WHAT HELPS ON A WOBBLY DAY – DAY 6
What warms the cockles of your heart, makes you sigh in contentment? Feel safer, cosy, cared for, nurtured?
N … the best bit of all: the ‘warm bath’ of the RAIN practice!
How do we nurture ourself on a day when it’s all too much? If someone we loved was living through an emotional storm, wouldn’t we offer them kindness and care? How do we do that for ourself?
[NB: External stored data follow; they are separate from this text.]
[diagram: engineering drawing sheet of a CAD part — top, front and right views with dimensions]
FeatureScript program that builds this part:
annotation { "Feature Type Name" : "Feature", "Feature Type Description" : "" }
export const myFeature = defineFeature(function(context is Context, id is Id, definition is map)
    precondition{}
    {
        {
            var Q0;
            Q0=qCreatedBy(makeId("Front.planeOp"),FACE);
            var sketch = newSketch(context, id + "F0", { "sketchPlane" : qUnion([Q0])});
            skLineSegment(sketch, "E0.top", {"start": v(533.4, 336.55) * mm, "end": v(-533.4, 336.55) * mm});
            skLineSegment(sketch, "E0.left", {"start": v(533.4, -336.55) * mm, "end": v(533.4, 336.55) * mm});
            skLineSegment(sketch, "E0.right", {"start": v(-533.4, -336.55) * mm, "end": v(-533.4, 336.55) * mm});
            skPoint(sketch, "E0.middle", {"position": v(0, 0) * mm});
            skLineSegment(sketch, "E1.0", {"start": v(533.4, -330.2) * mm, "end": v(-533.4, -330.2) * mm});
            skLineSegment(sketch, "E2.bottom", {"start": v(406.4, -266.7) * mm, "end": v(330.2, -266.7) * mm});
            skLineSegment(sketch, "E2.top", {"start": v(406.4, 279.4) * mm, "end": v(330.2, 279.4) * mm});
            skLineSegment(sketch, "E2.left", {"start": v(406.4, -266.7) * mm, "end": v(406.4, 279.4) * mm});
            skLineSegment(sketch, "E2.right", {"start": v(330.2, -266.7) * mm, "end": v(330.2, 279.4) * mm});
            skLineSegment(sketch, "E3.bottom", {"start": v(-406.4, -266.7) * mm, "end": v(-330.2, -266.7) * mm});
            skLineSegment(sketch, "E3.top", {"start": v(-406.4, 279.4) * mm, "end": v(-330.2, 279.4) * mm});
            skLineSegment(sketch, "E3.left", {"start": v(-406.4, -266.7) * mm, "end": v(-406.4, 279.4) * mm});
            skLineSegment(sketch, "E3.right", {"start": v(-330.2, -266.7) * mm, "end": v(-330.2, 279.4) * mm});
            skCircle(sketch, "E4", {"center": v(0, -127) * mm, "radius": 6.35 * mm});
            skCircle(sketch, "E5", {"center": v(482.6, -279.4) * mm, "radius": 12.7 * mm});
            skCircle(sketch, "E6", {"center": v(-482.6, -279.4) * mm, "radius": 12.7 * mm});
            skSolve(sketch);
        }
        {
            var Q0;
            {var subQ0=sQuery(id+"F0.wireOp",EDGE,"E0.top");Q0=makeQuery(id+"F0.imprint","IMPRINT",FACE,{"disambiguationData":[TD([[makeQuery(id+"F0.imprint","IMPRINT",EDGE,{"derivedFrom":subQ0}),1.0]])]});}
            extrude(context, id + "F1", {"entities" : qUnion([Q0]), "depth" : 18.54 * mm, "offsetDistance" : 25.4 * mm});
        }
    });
When life has served up a corker of a difficult day, and we are full of hideous sensations and thoughts of catastrophe and disaster, the RAIN practice (see Days 1-5 of this course) can support us:
• First, we have to recognise what’s going on: R
• Then we have to stop fighting our internal response of self-rejection and get onside in caring for our own wellbeing: Allowing (A) ourself to be as we are
• This helps us get some clarity (see the bigger picture) and view things differently by investigating (I), using different options (see Days 3,4 and 5)
• N – today’s step – helps us to live well in the midst of the difficulty.
Today’s invitation is to experiment with choosing a nurturing moment as an act of kindness towards the part of you that is struggling, wobbling.
The question to ask yourself goes like this: “If this is how it is today, if this is how I am, how can I best take care of myself?”
This might mean talking things through with someone, or having time alone. It could be getting out into the fresh air, or going under a duvet. Eating something nurturing, or eating less or different food, exercising or resting. I plant these opposites as ideas to demonstrate that one size does not fit all. When seeking ways to find steadiness in the storm, or to feel nurtured, cared for, valued and loved, we need to be creative.
For today, maybe it is enough to consider taking care of yourself as an important step in steadying the wobble. And deciding that you are worth caring for?
Wendell Berry: The peace of wild things
When despair for the world grows in me
and I wake in the night at the least sound
in fear of what my life and my children’s lives may be,
I go and lie down where the wood drake
rests in his beauty on the water, and the great heron feeds.
I come into the peace of wild things
who do not tax their lives with forethought
of grief. I come into the presence of still water.
And I feel above me the day-blind stars
waiting with their light. For a time
I rest in the grace of the world, and am free.